▶ **DATA SUPPLIED**:
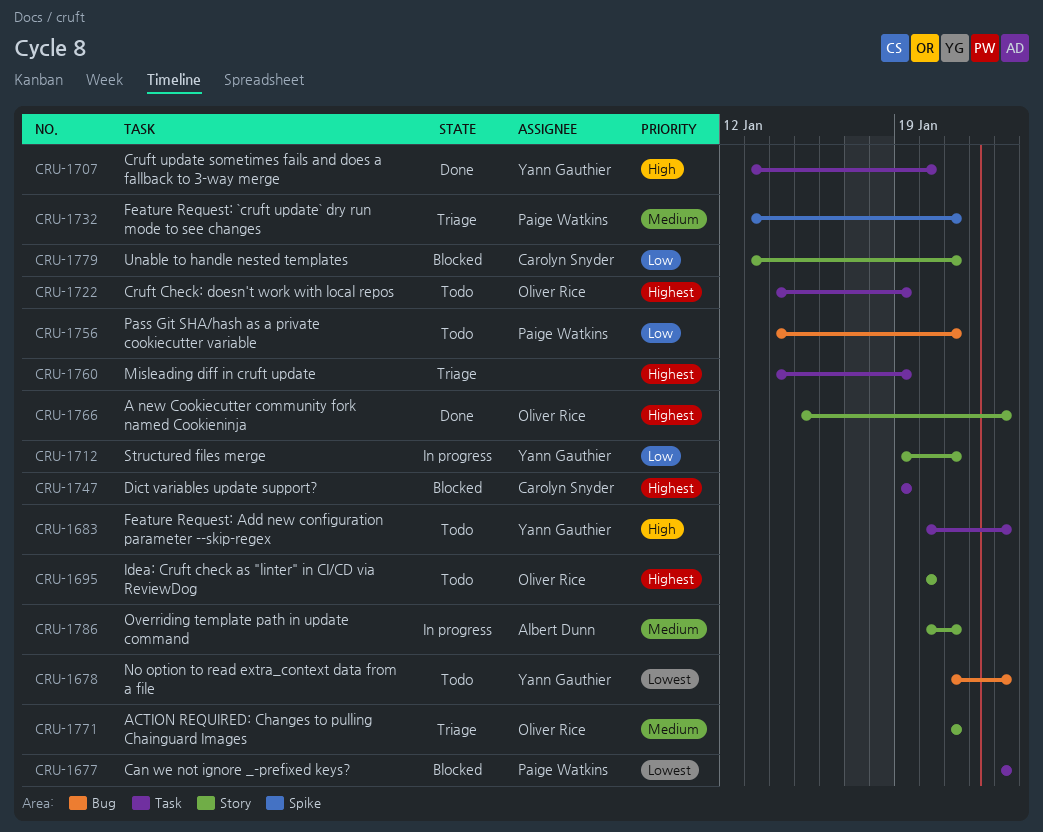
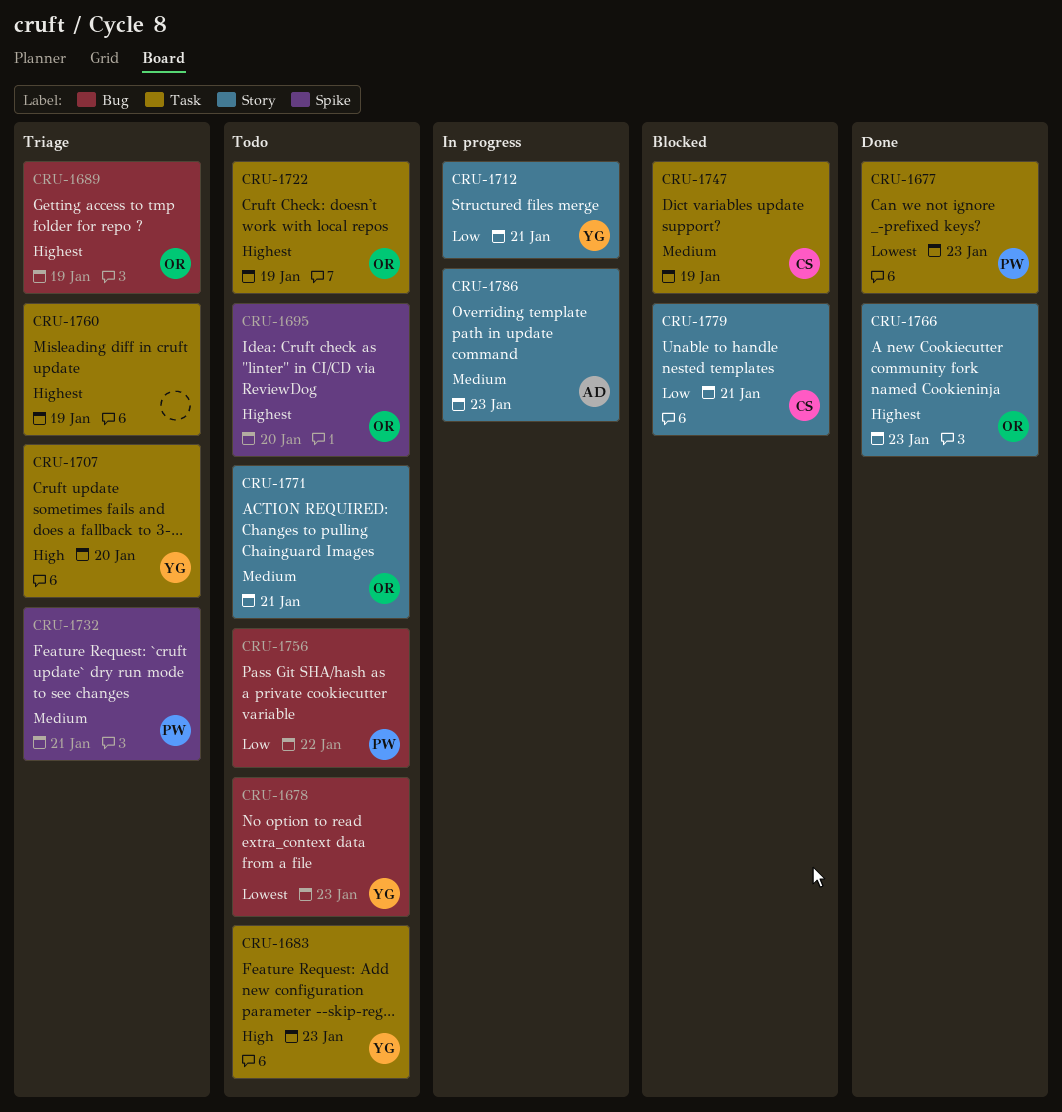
CRU-1677, status: Blocked -> Done
CRU-1689: none -> present
CRU-1695, label: Story -> Spike
CRU-1707, status: Done -> Triage
CRU-1747, priority: Highest -> Medium
CRU-1756, due: Jan 21 -> Jan 22
CRU-1771, status: Triage -> Todo
CRU-1786, due: Jan 21 -> Jan 23

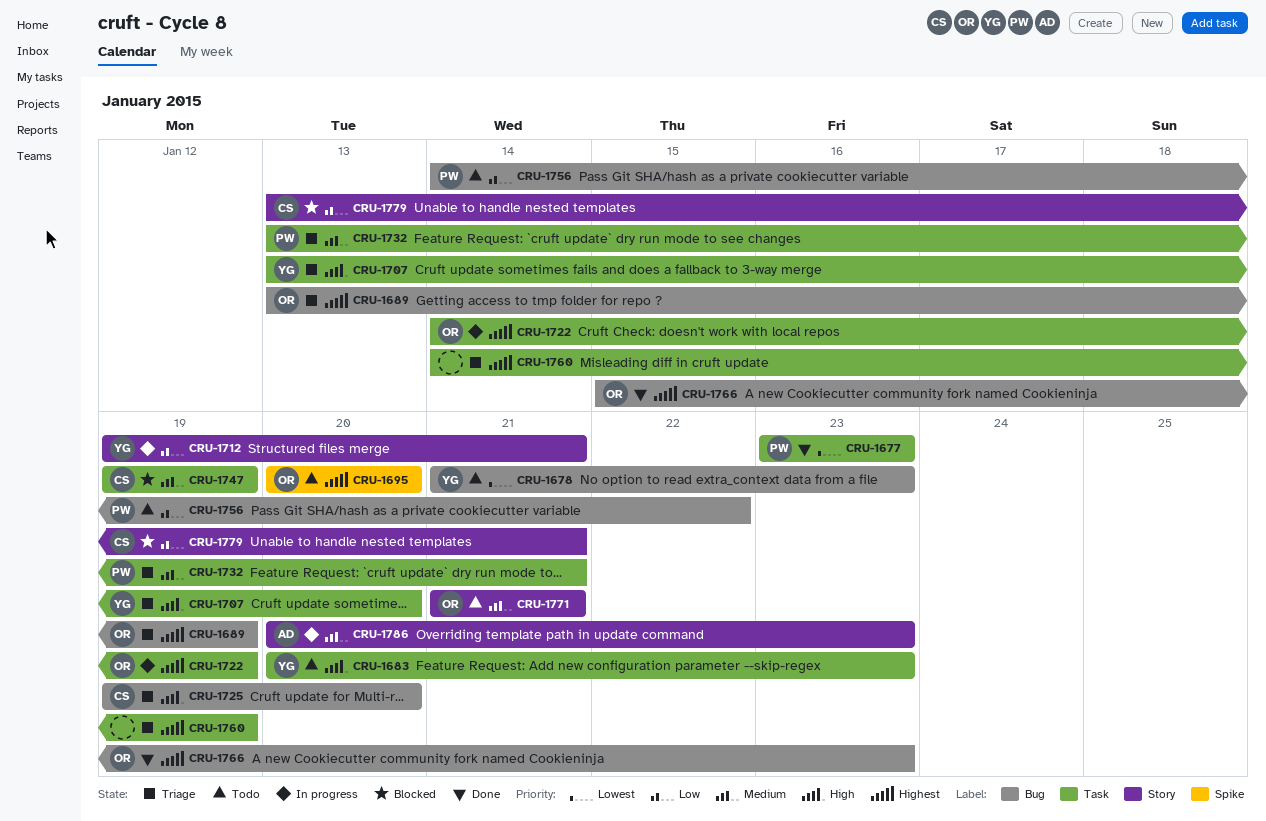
CRU-1722, status: Todo -> In progress
CRU-1725: none -> present
CRU-1732, label: Spike -> Task
CRU-1766, label: Story -> Bug

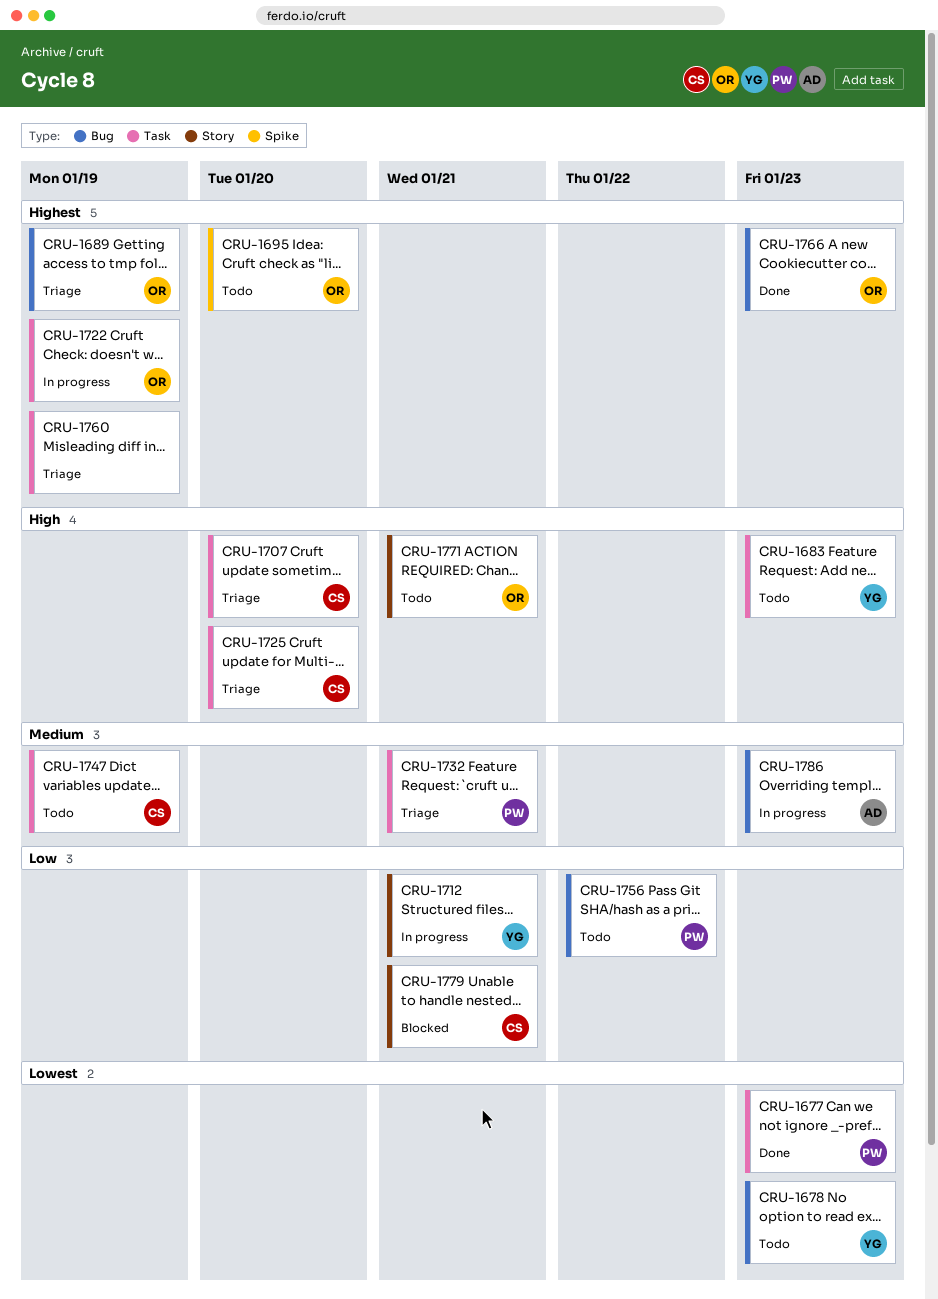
CRU-1707, owner: YG -> CS
CRU-1725, label: Bug -> Task
CRU-1747, status: Blocked -> Todo
CRU-1771, priority: Medium -> High
CRU-1786, label: Story -> Bug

▶ **YOUR TASK**: Repeat only the lines from the one holding "CRU-1747, priority: Highest -> Medium" through the last line of the data, inclusive. Keep the pictures out.

▶ **RESULT BELOW**:
CRU-1747, priority: Highest -> Medium
CRU-1756, due: Jan 21 -> Jan 22
CRU-1771, status: Triage -> Todo
CRU-1786, due: Jan 21 -> Jan 23

CRU-1722, status: Todo -> In progress
CRU-1725: none -> present
CRU-1732, label: Spike -> Task
CRU-1766, label: Story -> Bug

CRU-1707, owner: YG -> CS
CRU-1725, label: Bug -> Task
CRU-1747, status: Blocked -> Todo
CRU-1771, priority: Medium -> High
CRU-1786, label: Story -> Bug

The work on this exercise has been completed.